TASK TO CARRY OUT: Among the lines below, count those containing the word "North". Give the number only.

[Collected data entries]
• • • • •

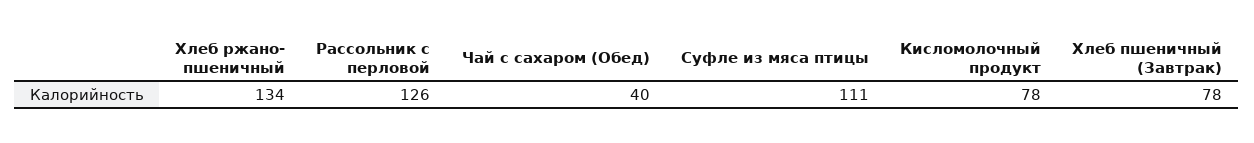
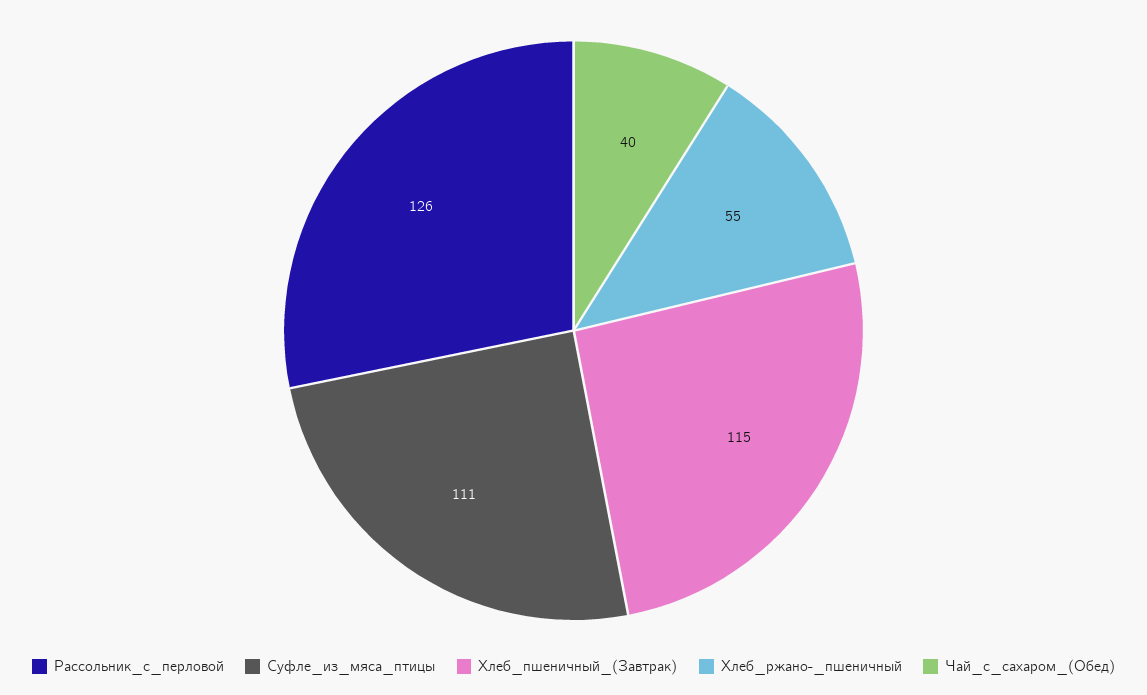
Хлеб ржано- пшеничный: 134 -> 55
Кисломолочный продукт: 78 -> none
Хлеб пшеничный (Завтрак): 78 -> 115

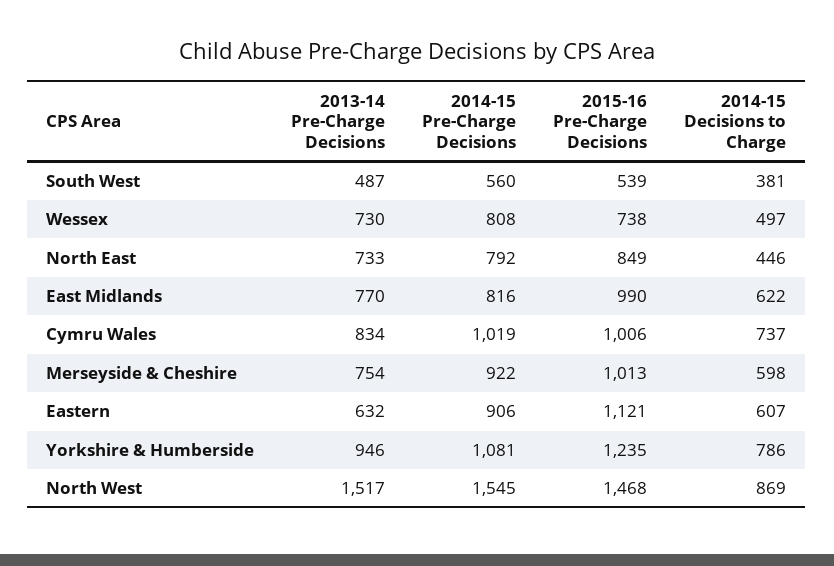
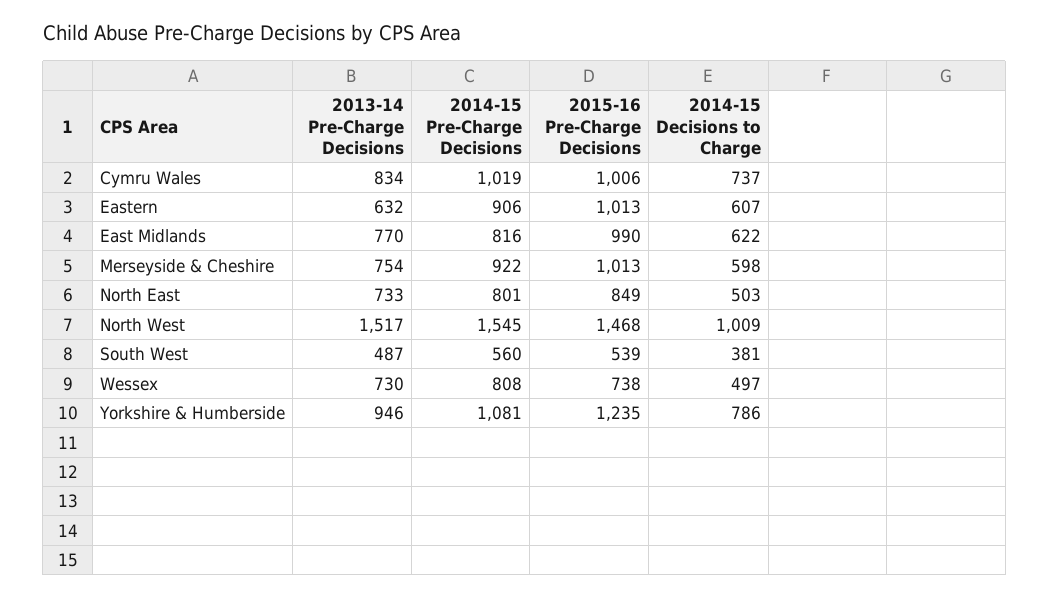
2014-15 Pre-Charge Decisions, North East: 792 -> 801
2014-15 Decisions to Charge, North East: 446 -> 503
2015-16 Pre-Charge Decisions, Eastern: 1121 -> 1013
2014-15 Decisions to Charge, North West: 869 -> 1009

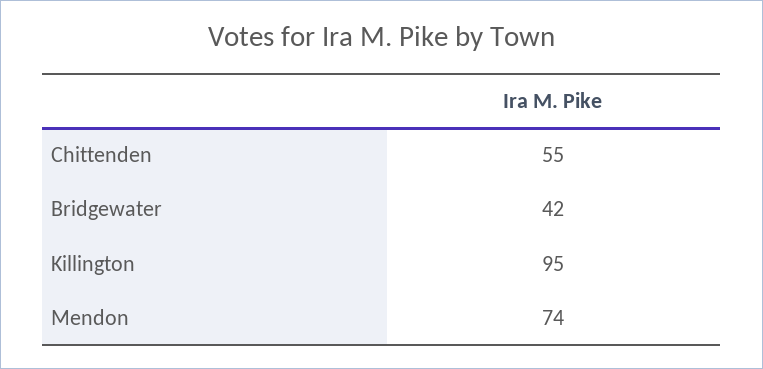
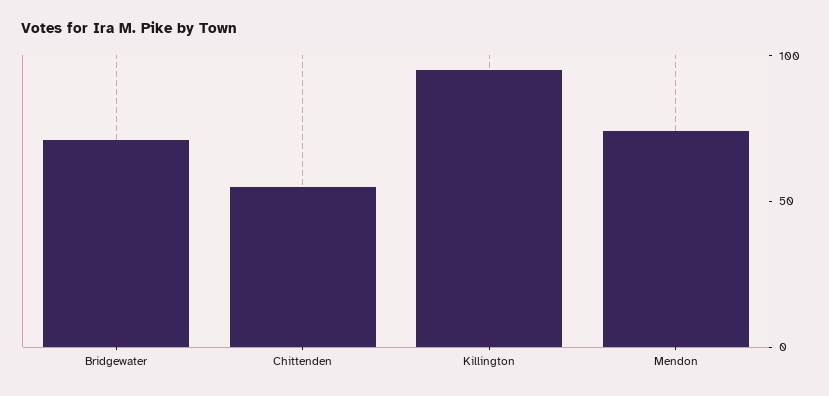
Bridgewater: 42 -> 70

• • • • •

ANSWER TO THIS TASK: 3